§ **TASK BRIEF**:
In the passage below about the hospital's mask practices, quote the part that starts at the words "The hospital says it" and stops after "circumstances without sterilization.".

§ **PASSAGE SHOWN**:
* * * * * * * * *

The hospital says it is following CDC guidance on the use and reuse of protective masks and sent a link to the recommendations, which specifically refer to using paper bags for N95 storage. However, the same recommendations rule out the reuse of masks in such circumstances without sterilization.

“Discard N95 respirators following close contact with any patient co-infected with an infectious disease requiring contact precautions,” the recommendations say. Covid-19 is such an infectious disease, Landers, the Ohio State professor, said.

“That would not be an example of good practice,” he said of Moses Taylor.

According to the nurses, the protective masks were only being given out for treating confirmed covid-19 patients. But nurses are often expected to walk into rooms without knowing a patient’s condition.

“They just tell us, you know, go check on and see so-and-so,” one nurse explained. “You have absolutely no idea what you are walking into. No idea why this person is in the hospital. No idea what they have. Nothing.”

The hospital says that since mid-March medical staff has been told to report symptoms, but nurses say managers ignored symptoms they reported on more than one occasion.

In one instance, a nurse with a newborn and a young daughter at home who had been out sick for two days with a fever and a cough reported for duty and asked whether she should get to work, according to two nurses she spoke with. The nurse’s supervisor sent her to human resources. Human resources sent her back to her supervisor, who then took her temperature.

* * * * * * * * *

[Dataset items]
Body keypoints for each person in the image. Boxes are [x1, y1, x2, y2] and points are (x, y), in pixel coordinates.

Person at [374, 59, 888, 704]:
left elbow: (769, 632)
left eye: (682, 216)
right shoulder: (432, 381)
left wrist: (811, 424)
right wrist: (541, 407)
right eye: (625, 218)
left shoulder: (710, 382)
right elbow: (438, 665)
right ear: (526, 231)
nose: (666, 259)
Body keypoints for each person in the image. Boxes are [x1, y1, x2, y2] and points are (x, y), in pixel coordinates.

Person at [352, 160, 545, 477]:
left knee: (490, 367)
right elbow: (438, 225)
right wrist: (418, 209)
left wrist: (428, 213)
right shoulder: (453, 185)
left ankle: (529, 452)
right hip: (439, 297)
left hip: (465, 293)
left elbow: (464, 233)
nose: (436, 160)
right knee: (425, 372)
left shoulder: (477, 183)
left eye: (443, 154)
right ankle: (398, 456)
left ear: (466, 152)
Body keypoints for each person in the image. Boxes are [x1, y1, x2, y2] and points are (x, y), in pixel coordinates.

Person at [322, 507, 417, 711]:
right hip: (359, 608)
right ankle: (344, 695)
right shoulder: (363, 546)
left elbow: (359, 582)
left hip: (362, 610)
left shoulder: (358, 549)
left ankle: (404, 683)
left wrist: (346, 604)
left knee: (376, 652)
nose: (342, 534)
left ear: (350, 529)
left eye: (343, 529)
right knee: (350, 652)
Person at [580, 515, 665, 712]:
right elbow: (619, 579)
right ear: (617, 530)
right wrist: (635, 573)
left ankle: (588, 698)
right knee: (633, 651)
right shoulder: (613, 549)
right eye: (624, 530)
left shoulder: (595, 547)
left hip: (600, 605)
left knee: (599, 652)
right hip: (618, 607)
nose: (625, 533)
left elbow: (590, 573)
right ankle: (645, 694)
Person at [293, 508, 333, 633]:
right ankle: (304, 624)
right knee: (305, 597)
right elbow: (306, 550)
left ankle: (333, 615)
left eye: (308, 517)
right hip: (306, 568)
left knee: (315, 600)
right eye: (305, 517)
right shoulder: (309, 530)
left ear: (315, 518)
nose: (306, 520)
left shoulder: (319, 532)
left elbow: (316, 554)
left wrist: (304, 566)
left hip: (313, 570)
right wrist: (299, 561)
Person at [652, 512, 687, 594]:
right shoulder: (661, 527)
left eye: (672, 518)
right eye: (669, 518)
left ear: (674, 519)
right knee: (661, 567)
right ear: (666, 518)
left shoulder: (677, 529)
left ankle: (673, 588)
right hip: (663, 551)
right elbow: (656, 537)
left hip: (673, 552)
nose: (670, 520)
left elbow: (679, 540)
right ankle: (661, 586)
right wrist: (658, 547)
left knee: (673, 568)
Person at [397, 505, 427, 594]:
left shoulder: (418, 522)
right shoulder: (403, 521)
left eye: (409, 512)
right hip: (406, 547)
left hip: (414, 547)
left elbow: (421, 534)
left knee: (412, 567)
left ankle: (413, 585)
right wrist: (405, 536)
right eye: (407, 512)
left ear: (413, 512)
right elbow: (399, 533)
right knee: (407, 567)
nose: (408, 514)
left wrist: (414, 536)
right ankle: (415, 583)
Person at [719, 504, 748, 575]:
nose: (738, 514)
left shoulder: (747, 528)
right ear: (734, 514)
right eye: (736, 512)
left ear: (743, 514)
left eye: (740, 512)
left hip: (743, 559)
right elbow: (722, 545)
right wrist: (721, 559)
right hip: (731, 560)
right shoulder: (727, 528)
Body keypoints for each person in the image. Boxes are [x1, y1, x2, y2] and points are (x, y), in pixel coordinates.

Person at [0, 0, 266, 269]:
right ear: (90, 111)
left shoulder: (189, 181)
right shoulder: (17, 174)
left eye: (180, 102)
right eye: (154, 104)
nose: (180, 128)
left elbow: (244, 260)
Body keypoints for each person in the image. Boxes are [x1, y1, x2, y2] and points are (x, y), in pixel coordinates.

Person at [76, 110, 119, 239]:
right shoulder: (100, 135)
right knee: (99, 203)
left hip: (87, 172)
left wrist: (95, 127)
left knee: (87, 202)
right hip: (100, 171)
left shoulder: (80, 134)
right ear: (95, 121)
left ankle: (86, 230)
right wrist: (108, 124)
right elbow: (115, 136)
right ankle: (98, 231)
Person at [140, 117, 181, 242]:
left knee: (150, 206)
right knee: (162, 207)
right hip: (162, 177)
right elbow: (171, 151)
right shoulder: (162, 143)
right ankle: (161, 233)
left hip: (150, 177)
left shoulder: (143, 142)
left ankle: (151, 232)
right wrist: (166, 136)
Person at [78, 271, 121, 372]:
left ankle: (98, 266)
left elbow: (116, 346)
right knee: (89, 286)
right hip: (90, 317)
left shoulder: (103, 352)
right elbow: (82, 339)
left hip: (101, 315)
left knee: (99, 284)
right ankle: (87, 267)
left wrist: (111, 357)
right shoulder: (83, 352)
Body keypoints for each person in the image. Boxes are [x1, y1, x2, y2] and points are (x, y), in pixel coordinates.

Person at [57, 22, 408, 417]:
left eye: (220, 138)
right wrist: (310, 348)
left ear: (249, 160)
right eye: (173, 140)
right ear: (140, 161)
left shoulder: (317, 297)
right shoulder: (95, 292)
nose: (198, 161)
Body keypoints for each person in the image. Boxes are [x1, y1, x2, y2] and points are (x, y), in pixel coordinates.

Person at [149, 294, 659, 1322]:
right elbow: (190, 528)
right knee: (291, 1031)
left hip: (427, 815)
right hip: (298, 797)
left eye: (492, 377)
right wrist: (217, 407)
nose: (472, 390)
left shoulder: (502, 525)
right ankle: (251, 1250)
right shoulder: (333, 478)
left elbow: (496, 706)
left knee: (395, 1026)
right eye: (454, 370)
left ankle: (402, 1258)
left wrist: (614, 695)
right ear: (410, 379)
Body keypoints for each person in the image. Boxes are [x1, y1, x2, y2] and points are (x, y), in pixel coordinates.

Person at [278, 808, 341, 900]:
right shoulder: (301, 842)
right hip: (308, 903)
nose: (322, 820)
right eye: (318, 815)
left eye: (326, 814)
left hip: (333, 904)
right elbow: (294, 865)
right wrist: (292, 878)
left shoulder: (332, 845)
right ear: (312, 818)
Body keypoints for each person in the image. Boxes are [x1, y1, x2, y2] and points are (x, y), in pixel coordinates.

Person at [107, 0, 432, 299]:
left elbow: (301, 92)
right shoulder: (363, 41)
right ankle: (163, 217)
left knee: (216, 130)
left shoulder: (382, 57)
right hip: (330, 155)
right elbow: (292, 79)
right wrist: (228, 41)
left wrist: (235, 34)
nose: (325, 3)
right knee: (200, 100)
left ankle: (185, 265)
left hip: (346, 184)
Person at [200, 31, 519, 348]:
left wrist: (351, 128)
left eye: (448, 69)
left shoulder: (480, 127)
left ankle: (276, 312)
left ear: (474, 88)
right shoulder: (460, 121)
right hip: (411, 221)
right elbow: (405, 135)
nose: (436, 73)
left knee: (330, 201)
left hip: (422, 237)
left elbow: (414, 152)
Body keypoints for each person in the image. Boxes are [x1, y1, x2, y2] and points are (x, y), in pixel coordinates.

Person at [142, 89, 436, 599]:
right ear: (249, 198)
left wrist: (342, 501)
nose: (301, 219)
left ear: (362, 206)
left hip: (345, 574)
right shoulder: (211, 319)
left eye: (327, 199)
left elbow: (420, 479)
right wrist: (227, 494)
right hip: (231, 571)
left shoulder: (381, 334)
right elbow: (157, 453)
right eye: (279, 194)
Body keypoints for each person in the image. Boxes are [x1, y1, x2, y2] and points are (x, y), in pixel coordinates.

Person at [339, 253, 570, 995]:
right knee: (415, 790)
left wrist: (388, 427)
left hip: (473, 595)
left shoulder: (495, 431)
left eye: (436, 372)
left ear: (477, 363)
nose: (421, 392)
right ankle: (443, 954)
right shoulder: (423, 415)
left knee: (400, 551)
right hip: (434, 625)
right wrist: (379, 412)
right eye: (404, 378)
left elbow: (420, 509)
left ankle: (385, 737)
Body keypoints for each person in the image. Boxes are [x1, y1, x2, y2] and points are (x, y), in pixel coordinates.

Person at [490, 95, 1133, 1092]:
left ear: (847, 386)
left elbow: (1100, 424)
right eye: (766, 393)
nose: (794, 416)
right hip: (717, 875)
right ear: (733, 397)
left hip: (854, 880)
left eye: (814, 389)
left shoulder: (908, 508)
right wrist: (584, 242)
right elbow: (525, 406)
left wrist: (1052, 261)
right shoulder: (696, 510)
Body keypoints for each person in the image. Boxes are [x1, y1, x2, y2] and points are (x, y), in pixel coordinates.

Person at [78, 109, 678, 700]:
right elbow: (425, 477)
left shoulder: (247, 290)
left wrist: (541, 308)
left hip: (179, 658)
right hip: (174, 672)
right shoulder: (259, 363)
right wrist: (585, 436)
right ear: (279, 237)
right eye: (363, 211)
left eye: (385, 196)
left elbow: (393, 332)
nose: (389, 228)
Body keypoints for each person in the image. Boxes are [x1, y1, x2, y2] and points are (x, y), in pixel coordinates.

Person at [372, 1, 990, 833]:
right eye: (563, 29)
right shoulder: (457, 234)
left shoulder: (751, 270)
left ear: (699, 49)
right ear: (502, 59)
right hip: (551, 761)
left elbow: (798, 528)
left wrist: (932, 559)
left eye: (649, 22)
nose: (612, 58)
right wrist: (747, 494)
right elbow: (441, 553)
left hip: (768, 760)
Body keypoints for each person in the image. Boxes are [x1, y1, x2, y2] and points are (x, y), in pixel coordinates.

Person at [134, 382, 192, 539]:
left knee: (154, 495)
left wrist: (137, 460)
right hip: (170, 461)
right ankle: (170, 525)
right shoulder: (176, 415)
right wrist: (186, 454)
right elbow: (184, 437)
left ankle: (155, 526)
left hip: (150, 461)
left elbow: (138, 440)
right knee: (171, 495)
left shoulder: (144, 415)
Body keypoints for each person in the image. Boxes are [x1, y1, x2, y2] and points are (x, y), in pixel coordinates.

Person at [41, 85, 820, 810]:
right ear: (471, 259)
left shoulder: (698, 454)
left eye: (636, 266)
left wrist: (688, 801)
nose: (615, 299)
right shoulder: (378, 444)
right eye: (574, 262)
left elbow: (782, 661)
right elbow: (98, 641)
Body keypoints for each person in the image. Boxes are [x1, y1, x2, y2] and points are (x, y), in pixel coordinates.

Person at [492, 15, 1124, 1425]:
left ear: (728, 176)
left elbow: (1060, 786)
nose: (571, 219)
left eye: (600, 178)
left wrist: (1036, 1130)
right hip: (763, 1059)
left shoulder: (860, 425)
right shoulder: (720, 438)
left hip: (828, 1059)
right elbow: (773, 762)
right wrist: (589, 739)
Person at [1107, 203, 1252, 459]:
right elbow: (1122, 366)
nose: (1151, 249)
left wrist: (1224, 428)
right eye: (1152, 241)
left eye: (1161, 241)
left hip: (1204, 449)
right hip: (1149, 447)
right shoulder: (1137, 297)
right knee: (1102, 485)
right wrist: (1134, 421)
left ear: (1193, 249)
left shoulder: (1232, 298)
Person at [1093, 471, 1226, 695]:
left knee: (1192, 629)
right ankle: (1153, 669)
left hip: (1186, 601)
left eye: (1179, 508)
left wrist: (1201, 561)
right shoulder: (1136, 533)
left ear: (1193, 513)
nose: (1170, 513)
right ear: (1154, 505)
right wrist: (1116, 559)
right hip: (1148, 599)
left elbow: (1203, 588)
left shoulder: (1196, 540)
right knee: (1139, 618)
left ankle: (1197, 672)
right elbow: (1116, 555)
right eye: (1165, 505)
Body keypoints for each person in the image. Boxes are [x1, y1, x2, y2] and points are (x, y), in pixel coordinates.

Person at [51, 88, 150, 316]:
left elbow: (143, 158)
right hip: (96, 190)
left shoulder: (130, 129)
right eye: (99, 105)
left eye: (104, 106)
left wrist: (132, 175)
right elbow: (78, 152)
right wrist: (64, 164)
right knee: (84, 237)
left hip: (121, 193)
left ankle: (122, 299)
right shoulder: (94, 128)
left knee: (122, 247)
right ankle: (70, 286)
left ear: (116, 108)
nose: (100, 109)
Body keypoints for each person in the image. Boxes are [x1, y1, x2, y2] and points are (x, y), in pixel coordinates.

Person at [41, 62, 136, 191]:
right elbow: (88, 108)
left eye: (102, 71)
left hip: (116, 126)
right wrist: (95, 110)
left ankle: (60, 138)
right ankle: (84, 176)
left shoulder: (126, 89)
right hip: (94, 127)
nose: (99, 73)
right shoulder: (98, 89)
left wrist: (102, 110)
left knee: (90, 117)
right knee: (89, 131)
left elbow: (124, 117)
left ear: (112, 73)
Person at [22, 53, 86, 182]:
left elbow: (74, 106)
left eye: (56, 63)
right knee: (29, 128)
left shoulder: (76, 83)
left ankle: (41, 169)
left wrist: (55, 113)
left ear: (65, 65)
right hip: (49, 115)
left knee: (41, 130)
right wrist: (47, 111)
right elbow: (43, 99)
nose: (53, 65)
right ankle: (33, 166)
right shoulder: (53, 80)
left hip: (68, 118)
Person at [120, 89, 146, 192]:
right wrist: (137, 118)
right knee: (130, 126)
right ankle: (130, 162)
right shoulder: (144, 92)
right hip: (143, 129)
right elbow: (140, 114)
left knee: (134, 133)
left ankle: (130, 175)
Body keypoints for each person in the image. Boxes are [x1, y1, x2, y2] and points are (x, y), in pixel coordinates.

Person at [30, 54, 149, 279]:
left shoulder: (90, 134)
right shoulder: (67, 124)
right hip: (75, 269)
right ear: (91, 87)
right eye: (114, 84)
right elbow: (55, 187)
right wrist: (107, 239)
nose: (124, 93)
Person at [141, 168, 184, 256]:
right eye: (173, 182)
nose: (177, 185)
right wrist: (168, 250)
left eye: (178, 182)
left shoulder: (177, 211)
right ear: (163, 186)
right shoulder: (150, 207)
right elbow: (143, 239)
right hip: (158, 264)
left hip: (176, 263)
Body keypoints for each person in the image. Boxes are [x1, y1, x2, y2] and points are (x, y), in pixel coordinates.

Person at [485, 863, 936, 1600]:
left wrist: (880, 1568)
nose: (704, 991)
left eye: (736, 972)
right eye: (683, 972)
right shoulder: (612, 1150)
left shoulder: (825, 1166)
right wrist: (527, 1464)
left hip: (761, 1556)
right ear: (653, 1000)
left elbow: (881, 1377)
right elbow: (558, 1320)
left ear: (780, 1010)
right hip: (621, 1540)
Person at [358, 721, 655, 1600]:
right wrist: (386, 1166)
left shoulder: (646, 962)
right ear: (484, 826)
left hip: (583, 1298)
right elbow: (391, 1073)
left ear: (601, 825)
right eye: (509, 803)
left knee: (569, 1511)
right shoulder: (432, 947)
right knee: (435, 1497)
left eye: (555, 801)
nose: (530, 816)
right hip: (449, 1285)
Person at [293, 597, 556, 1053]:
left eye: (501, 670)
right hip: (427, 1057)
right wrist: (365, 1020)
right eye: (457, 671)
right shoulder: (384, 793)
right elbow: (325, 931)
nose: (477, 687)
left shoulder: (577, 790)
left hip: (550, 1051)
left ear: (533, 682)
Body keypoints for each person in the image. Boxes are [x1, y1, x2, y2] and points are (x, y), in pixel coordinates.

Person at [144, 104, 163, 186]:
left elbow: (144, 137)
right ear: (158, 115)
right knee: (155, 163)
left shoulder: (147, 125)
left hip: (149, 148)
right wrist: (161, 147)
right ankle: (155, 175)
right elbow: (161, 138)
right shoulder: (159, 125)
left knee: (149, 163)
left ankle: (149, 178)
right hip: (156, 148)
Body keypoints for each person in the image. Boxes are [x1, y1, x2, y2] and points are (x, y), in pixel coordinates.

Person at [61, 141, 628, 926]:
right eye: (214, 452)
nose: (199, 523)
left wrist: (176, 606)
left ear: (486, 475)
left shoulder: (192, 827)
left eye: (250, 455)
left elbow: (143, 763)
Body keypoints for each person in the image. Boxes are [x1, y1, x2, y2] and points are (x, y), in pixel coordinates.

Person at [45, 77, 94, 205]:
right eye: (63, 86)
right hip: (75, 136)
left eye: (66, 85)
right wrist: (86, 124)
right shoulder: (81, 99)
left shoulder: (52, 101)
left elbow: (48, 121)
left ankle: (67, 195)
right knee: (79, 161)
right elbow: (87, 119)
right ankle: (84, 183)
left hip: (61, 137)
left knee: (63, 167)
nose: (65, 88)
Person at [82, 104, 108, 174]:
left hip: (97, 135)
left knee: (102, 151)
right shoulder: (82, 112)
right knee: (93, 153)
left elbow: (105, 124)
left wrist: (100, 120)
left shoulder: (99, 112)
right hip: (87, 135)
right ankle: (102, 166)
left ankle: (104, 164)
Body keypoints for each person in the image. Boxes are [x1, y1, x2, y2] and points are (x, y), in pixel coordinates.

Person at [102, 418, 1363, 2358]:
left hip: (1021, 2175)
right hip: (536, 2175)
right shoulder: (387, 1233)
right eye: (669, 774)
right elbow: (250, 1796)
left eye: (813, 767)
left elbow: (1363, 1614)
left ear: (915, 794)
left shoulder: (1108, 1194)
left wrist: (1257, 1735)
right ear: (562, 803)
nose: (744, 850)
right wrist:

* * * * * * * * *

§ **FINISHED EXERCISE**:
The hospital says it is following CDC guidance on the use and reuse of protective masks and sent a link to the recommendations, which specifically refer to using paper bags for N95 storage. However, the same recommendations rule out the reuse of masks in such circumstances without sterilization.